Read more:  her writings, profile, Nature Conservation Foundation.


Tigers in Namdapha National Park

The Project Tiger boasts the number of tigers in Namdapha have increased over the years. 49 in 1993, 52 in 1995, 57 in 1997 and 61 in 2002. If there were so many how could Aaranyak, a Guwahati-based NGO captured only one during their research in 2012? Read their news release.

Aparajitta Datta, who researched in Namdapha area over a decade, concluded there was no indication of the presence of tiger “there was no evidence of tigers (Panthera tigris), suggesting their possible extinction from the lower elevation forests”. (See her paper “Empty forests: Large carnivore and prey abundance in Namdapha National Park, north-east India”). This is coming from a researcher who have recently became a member of National Tiger Conservation Authority.

The villagers of Vijoynagar Circle, both settlers and Lisu, have been trekking to and fro through the Park for these years. I wonder how many have seen a tiger. I haven’t heard anyone attacked by tiger till this date.
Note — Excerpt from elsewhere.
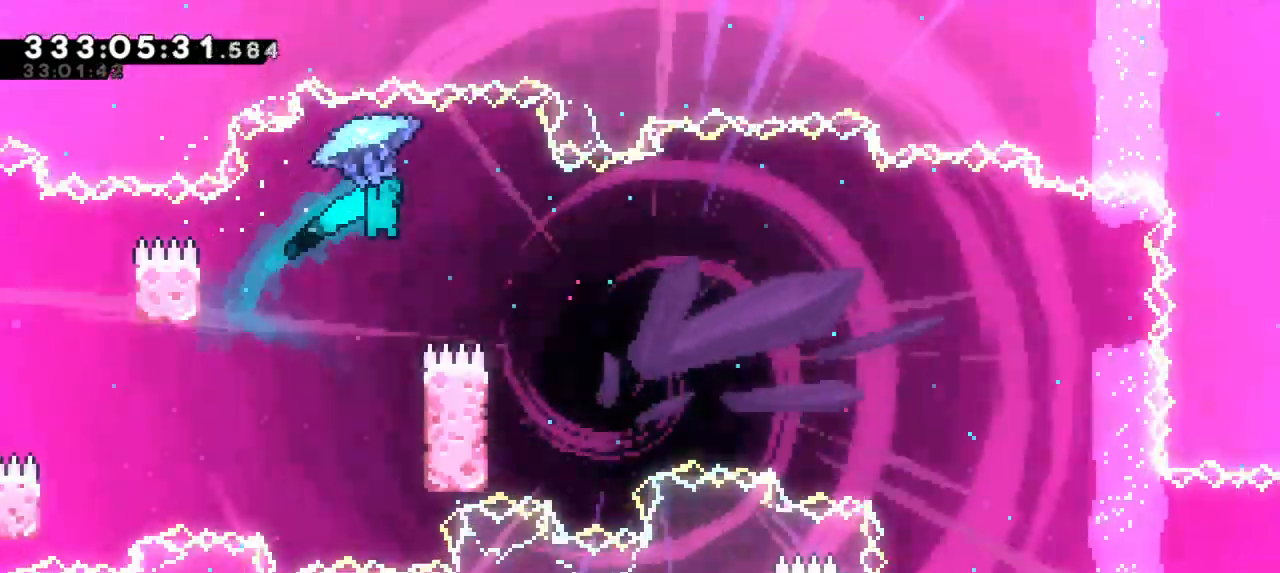
{"keys": ["grab"], "events": [[200, "right", "up"]]}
Throughout my student years and since, I have been walking through, in all 13 times. I haven’t seen either. Below: My itinerary through the Namdapha.

Shidi to Miao Miao to Shidi
1993 Feb
1998 April
1998 October
2003 April
2003 June
2004 April
2004 June
2006 August
2008 Dec
2009 January
2011 October
2012 February
5 Times 7 Times

I keep thinking: Why would Namdapha people over shot the numbers?
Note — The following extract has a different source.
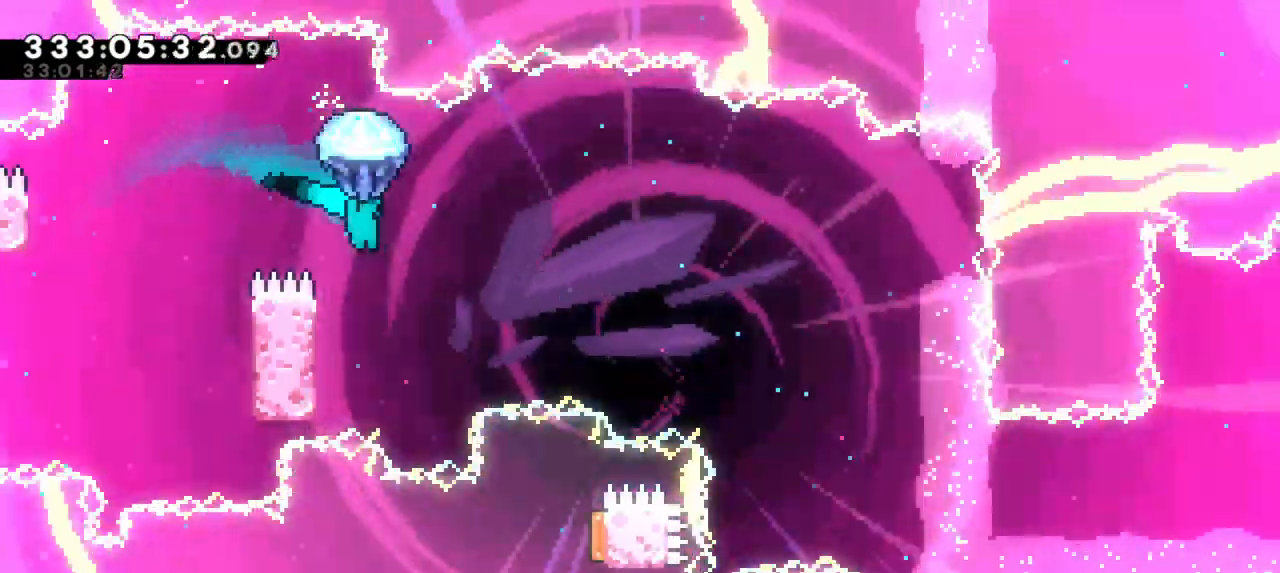
{"keys": ["grab", "left"], "events": [[350, "left", "down"]]}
Our Stand on the Traditional Land

Aparajita Datta captured it well (Making headway in Down To Earth, April 15, 2006. Page 44):

“The Lisu had two suggestions  to make: either push back the park’s boundary or resettle Nepalis inhabiting  the area (Nepali families are economically better off, with better jobs and landholdings three times bigger than that of the Lisu); and give them more agricultural land in Vijaynagar circle. They also made it clear that they would not settle in areas near Miao, the traditional territory of other tribes”


The Yobin society had made our stand clear: either push back the Namdapha or resettle the settlers. This has problems both sides.

If the Park’s boundary is pushed back to 40th Mile, half of the Namdapha Wildlife Sanctuary will be lost. The authorities will hesitate alot or never want to do that. For them animals and trees have sometimes more value than human.

The option to resettle the settlers is difficult for the administration, not for wildlife people because they reside outside the Namdapha area. It would be even touch on  ex-servicemen to leave where they have been living for the last five decades. But if the administration  really want to do this action to save the Park, they just have to deny the renewal of the land lease, which is renewed every 30 years.

If either of the options are not provided as solution, it is very difficult for our community to servive. We have been crunched between 80 Mile to Angichidu (Ramnagar), about 12 km. Only Shidi has plain land. How would we survive as more than 90% of our people depend on land produce?


In 2011, the Namdapha authorities and administration chaired by ADC, wanted to resettle us at 10 Mile. They want to see a settlement like Cheophelling Tibetan Settlement at Miao, where they cannot move beyond the boundary. How can we agree to such non-sense proposal?

Another observation, in the proposal, they gave solution only those currently living within the Namdapha Park. The problem is not just for them. It is for the whole tribe.

I wonder what other strategies our administration and the Namdapha authorities will have in mind. Whatever the proposal, none of them will be in our favour. They have never been thinking for our welfare. Their only mindset: How can Lisu/Yobin be thrown our of the Namdapha National Park.